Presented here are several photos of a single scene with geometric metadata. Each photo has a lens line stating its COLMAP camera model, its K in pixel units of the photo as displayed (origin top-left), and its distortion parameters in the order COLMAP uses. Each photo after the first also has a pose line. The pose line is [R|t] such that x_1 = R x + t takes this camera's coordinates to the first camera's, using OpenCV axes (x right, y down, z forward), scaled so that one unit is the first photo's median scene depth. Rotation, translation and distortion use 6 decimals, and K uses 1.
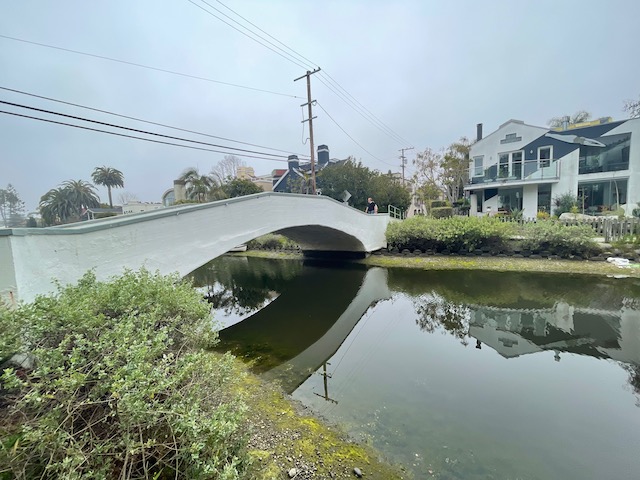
lens RADIAL K [[263.4, 0, 320.0], [0, 263.4, 240.0], [0, 0, 1]] dist [-0.001037, -0.000110]
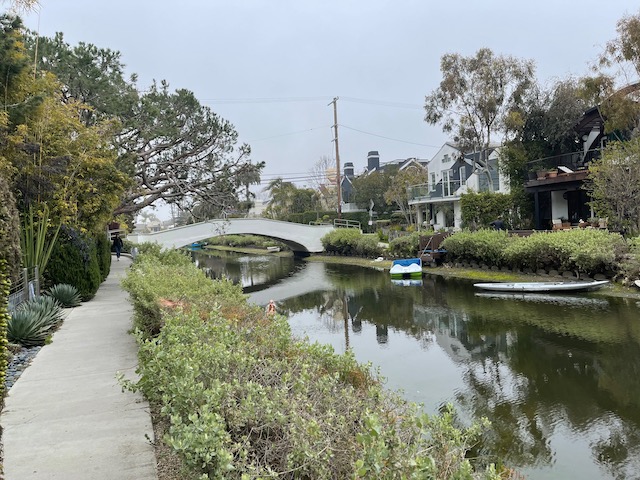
lens RADIAL K [[482.4, 0, 320.0], [0, 482.4, 240.0], [0, 0, 1]] dist [-0.000168, 0.000048]
pose [[0.827266, 0.031529, -0.560926, 1.395422], [-0.047097, 0.998802, -0.013318, 0.008926], [0.559833, 0.037435, 0.827759, -0.952806]]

──────────

The listing above is to be retyped word for word, with the pictures omitted.

* [SOLUTION BELOW]:
Presented here are several photos of a single scene with geometric metadata. Each photo has a lens line stating its COLMAP camera model, its K in pixel units of the photo as displayed (origin top-left), and its distortion parameters in the order COLMAP uses. Each photo after the first also has a pose line. The pose line is [R|t] such that x_1 = R x + t takes this camera's coordinates to the first camera's, using OpenCV axes (x right, y down, z forward), scaled so that one unit is the first photo's median scene depth. Rotation, translation and distortion use 6 decimals, and K uses 1.
lens RADIAL K [[263.4, 0, 320.0], [0, 263.4, 240.0], [0, 0, 1]] dist [-0.001037, -0.000110]
lens RADIAL K [[482.4, 0, 320.0], [0, 482.4, 240.0], [0, 0, 1]] dist [-0.000168, 0.000048]
pose [[0.827266, 0.031529, -0.560926, 1.395422], [-0.047097, 0.998802, -0.013318, 0.008926], [0.559833, 0.037435, 0.827759, -0.952806]]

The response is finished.